Three weeks back, I wrote a post (see “Aren’t Notes a Written Record Too?” in the prior posts list there in the right-hand column) on the right to notes taken by an agent of the interrogation of a defendant. The argument there turned on a specific provision of Rule 16 applicable to written records of a defendant’s statements during interrogation, but there’s arguments to be made, albeit not under Rule 16, for the disclosure of notes of interviews of non-defendant witnesses as well. They’re laid out nicely in the sample motion attached here, written by former Los Angeles Deputy Federal Public Defender Evan Jenness.

Evan’s motion makes several points that are worth keeping in mind. First, in at least some circumstances notes of a witness interview may be Jencks material that needs to be disclosed regardless of whether the notes reveal inconsistencies. Certainly they’re a statement of the agent who took the notes if he or she gets up and testifies about what the witness said. And they’re arguably a statement of the witness himself or herself if all – or at least part – of the notes come within the Rule 26.2(f)(2) and 18 U.S.C. § 3500(e)(2) definition of “statement” as including “a substantially verbatim, contemporaneously recorded recital” of what the witness said.

Second, the notes may be – or at least contain – either impeachment Brady (Giglio) material or substantive Brady material. They may contain things the later report and testimony doesn’t contain, which triggers cross examination bringing out that additional information, or not contain things the later report does contain, which triggers cross examination raising doubt about the thing included in the report and testimony but not the more contemporaneous notes. Evan’s motion – and her declaration attached to the motion – lay out some good reasons to think that inconsistencies in notes must be very common. Her thoughts resemble some of the suggestions in last week’s post about what to look for in government “e-communications” and the example of a prior draft with important information described in the post before that (see “A DOJ Acknowledgment of Discovery in the Brave New World of Computers,” and “Have You Thought About the Discovery that Word Processing Might Produce?” in the prior posts list in the right-hand column).
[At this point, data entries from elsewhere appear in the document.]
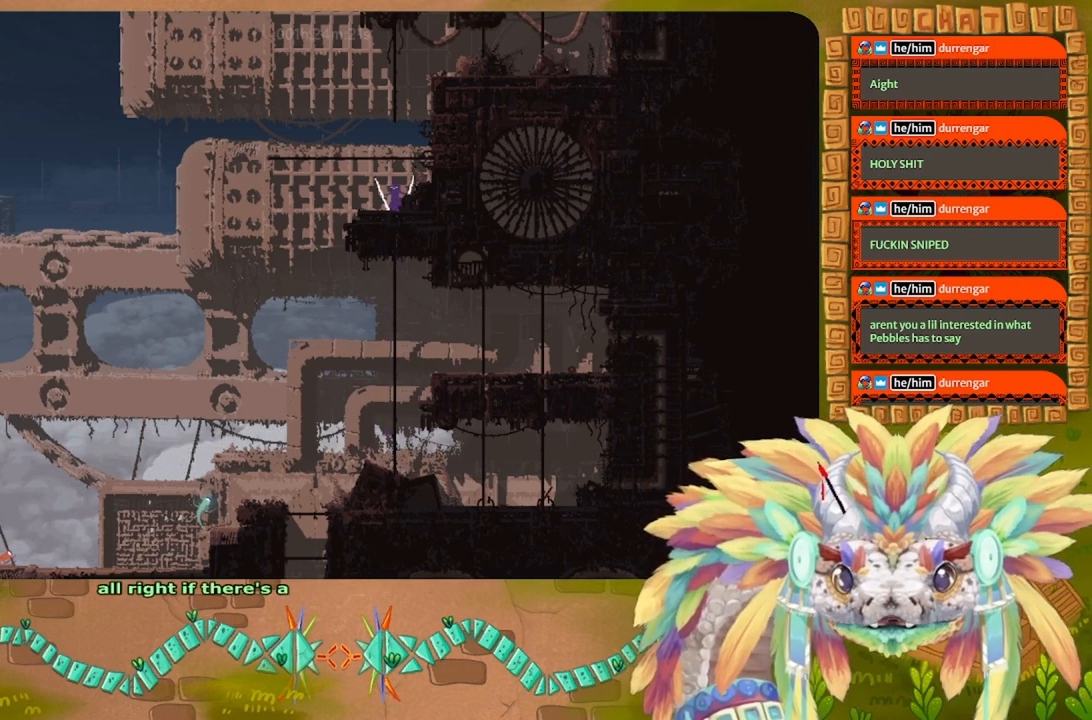
{"keys": ["j"], "events": [[167, "up", "up"], [367, "left", "down"], [400, "j", "down"], [500, "left", "up"]]}
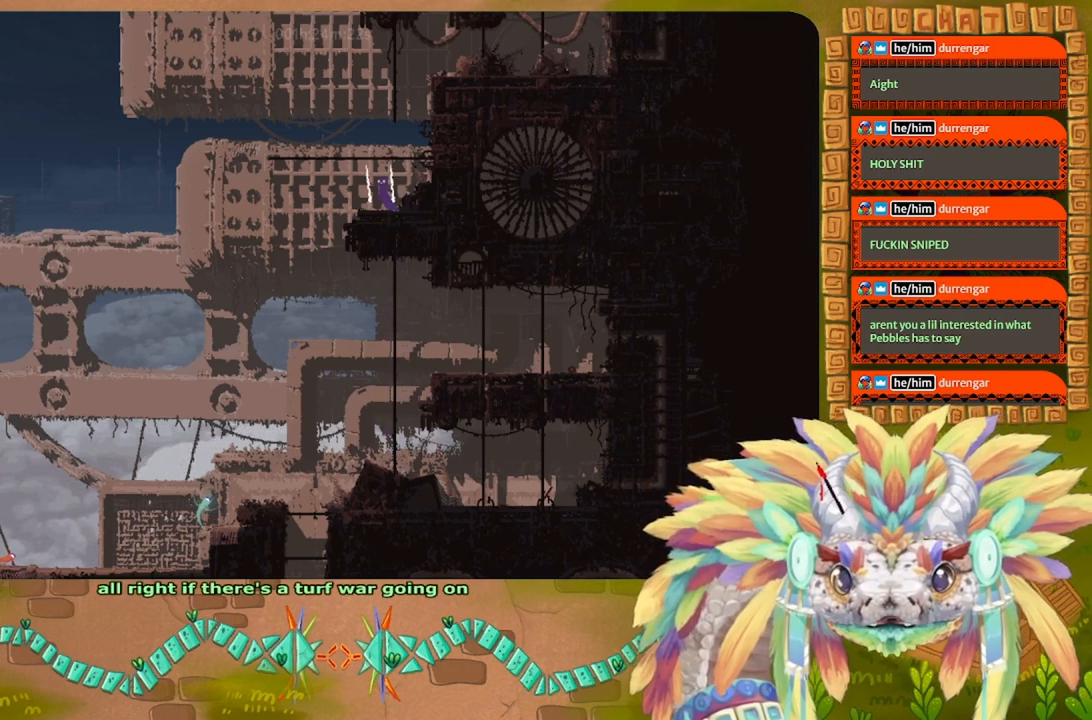
{"keys": []}
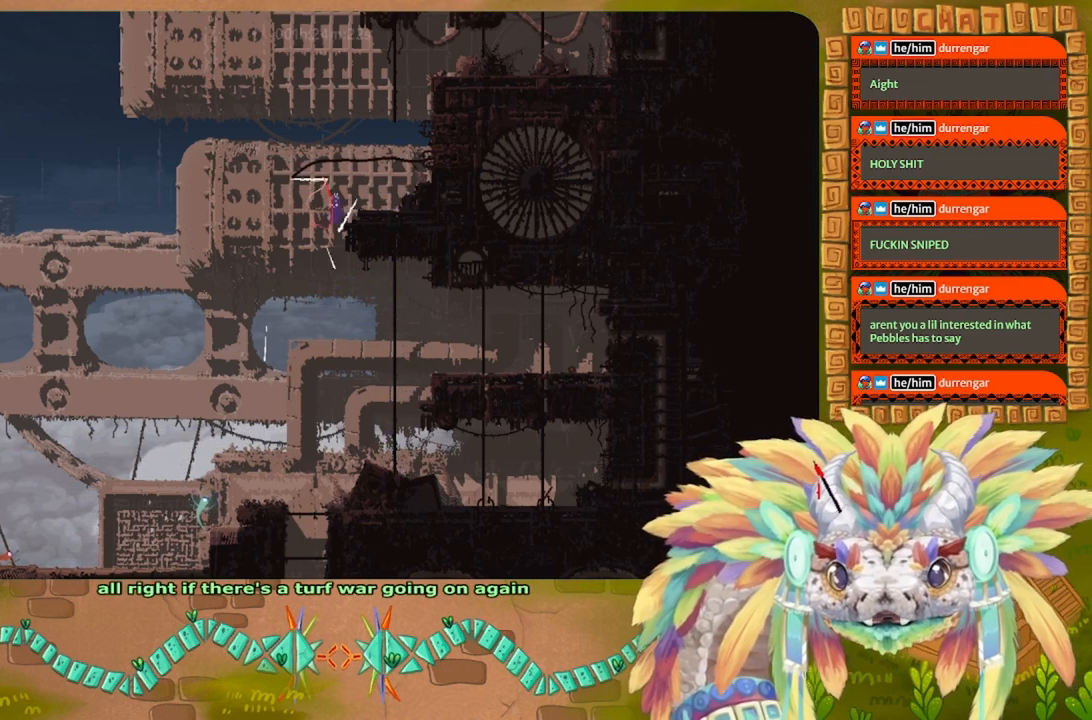
{"keys": []}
And, lastly, one common sense argument might be made to prosecutors and judges, similar to a common sense argument suggested in the post on notes of an interrogation of a defendant three weeks back. If the notes don’t have anything that’s not in the report already, then what’s the harm in disclosing purely duplicative material? And if the notes do have something that’s not in the report, there’s at least an argument that they’re Brady material that has to be disclosed anyway. Why not just err on the side of caution to make sure no Brady material is inadvertently withheld? Which has the additional benefit of saving the time which would otherwise have to be devoted to poring through the notes for inconsistencies?

Hey, prosecutors do believe in common sense, don’t they? Isn’t that what they’re always telling jurors to use?